**DATASET RECORDS**
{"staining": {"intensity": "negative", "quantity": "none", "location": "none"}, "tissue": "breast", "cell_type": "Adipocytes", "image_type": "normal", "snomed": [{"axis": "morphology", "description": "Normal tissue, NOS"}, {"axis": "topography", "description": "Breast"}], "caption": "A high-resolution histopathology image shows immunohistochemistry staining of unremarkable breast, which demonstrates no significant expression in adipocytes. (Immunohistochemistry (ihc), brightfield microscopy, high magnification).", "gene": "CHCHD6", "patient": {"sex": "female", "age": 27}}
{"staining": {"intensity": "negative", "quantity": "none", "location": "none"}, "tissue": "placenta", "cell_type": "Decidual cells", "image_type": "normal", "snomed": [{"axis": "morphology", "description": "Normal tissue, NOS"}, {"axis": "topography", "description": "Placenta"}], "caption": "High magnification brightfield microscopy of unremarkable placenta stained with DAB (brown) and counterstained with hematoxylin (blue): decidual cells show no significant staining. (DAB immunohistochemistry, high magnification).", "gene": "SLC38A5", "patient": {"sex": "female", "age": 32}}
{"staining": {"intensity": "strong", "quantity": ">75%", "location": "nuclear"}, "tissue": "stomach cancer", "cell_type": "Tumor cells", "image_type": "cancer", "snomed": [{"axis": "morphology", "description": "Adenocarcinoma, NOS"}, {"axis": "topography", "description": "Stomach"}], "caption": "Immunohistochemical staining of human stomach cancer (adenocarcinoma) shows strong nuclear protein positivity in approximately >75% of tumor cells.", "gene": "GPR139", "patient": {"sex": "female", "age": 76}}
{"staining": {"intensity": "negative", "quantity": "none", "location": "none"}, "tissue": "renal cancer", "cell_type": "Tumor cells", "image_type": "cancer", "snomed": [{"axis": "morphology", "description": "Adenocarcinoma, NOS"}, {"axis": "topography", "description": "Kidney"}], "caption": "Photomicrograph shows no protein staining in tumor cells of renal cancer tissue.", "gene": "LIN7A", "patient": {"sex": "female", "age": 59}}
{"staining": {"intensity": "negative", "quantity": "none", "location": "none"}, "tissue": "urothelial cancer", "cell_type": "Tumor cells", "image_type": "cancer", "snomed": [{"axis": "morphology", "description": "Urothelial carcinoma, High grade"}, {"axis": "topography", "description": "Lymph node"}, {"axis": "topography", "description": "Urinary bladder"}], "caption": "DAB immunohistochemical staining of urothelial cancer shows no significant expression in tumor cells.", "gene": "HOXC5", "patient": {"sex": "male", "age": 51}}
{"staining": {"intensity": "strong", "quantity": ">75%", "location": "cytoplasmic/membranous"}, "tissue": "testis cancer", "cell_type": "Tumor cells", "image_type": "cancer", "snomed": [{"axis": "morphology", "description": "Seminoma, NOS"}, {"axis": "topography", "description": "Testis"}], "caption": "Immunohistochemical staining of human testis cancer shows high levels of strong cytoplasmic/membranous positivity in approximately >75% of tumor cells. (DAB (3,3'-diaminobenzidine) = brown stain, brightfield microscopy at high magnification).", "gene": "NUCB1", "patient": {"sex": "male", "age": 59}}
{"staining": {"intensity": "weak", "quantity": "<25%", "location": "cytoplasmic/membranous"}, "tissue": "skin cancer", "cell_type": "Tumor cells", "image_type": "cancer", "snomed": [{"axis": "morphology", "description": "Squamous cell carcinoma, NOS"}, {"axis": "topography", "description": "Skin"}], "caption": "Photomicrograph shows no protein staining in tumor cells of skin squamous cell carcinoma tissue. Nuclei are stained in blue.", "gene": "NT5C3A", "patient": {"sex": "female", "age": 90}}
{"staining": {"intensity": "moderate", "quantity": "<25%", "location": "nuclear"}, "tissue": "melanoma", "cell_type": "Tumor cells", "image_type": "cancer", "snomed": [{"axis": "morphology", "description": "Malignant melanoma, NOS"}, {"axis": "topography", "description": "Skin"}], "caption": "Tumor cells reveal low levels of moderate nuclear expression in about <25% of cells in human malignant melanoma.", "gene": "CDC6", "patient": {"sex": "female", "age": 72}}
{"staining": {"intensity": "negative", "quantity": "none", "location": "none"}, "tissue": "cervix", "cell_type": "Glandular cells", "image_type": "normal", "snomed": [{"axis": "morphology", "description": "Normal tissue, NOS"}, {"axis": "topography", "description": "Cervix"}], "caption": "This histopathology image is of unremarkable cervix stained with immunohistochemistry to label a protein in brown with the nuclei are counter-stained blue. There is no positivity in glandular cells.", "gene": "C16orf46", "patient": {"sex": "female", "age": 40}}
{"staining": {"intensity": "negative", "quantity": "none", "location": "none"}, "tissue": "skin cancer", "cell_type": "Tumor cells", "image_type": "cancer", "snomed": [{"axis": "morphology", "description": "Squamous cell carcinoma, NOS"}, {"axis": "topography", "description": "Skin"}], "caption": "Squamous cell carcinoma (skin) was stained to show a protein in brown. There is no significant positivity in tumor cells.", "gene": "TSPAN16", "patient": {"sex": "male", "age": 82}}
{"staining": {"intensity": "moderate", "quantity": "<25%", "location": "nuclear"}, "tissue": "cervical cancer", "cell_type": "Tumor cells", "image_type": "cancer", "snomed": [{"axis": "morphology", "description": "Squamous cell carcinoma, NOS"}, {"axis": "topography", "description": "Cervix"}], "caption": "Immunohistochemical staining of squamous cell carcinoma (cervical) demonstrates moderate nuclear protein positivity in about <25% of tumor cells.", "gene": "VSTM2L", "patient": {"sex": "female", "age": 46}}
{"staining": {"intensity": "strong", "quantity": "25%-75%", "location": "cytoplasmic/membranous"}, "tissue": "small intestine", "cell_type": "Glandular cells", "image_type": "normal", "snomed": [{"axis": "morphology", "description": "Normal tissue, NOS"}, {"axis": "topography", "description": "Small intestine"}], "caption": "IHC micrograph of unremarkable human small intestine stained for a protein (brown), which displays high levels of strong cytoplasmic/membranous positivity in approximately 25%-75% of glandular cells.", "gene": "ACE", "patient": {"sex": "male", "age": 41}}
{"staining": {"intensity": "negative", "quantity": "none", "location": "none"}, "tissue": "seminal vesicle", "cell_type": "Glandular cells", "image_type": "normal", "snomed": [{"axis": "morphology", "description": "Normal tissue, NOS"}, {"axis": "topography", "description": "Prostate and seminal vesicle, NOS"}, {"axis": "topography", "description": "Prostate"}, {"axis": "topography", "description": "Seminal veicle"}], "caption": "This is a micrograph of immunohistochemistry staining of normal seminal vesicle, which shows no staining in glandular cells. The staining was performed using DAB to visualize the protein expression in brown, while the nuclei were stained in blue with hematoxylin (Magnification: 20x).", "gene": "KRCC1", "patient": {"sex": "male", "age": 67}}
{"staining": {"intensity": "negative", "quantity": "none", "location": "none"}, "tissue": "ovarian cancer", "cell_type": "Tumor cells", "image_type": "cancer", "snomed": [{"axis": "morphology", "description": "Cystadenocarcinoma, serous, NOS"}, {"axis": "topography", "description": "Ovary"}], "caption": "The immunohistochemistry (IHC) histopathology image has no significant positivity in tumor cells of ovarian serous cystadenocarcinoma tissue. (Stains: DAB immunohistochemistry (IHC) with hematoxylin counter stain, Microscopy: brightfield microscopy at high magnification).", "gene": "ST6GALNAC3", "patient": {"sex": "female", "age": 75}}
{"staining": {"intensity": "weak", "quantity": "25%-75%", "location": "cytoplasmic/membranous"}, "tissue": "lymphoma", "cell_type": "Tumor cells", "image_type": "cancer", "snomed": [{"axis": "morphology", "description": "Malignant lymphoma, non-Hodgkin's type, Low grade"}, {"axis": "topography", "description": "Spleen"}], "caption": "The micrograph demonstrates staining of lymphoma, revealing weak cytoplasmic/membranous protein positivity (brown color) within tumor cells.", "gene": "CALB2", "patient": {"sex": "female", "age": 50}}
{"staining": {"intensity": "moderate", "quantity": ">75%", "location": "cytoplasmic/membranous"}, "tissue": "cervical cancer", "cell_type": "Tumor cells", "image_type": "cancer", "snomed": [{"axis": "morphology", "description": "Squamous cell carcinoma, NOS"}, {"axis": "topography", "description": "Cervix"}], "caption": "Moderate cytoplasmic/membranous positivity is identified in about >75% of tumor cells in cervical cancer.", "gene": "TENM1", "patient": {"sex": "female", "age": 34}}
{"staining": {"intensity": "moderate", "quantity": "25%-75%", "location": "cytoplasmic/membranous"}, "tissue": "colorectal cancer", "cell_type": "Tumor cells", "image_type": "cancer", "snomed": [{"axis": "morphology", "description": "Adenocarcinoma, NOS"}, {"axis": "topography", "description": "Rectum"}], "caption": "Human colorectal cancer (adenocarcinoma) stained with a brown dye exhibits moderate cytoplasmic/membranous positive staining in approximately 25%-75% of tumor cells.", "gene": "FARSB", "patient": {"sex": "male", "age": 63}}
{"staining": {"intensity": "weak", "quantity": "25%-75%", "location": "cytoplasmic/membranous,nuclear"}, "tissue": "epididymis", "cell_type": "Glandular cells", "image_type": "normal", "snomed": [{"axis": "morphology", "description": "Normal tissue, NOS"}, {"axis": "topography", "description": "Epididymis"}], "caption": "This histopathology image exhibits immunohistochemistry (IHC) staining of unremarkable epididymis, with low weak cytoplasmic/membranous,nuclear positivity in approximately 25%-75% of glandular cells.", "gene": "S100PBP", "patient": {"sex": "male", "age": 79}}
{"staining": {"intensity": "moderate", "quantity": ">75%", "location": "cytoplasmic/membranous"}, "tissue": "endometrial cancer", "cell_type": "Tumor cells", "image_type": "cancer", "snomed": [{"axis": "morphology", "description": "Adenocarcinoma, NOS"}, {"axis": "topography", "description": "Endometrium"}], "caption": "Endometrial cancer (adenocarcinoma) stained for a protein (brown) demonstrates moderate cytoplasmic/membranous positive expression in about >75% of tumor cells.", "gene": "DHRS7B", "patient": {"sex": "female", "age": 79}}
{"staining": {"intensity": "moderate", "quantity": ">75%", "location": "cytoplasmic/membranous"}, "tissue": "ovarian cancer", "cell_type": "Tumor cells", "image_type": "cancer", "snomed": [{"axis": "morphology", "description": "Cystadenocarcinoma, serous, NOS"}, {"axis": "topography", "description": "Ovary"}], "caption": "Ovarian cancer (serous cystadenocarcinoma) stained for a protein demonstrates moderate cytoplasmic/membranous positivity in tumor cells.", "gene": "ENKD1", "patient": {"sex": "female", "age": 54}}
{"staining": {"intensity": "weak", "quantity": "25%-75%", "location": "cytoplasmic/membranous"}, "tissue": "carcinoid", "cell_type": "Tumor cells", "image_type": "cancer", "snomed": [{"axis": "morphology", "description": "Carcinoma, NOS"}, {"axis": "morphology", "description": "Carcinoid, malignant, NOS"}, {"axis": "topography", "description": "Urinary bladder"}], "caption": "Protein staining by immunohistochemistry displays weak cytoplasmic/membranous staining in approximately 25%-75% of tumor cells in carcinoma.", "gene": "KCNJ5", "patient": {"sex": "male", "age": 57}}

**ACTIVITY**
Find how many lines of the listing include the word "Urinary" and answer with that count by itself.

**THE COMPLETED TASK**
2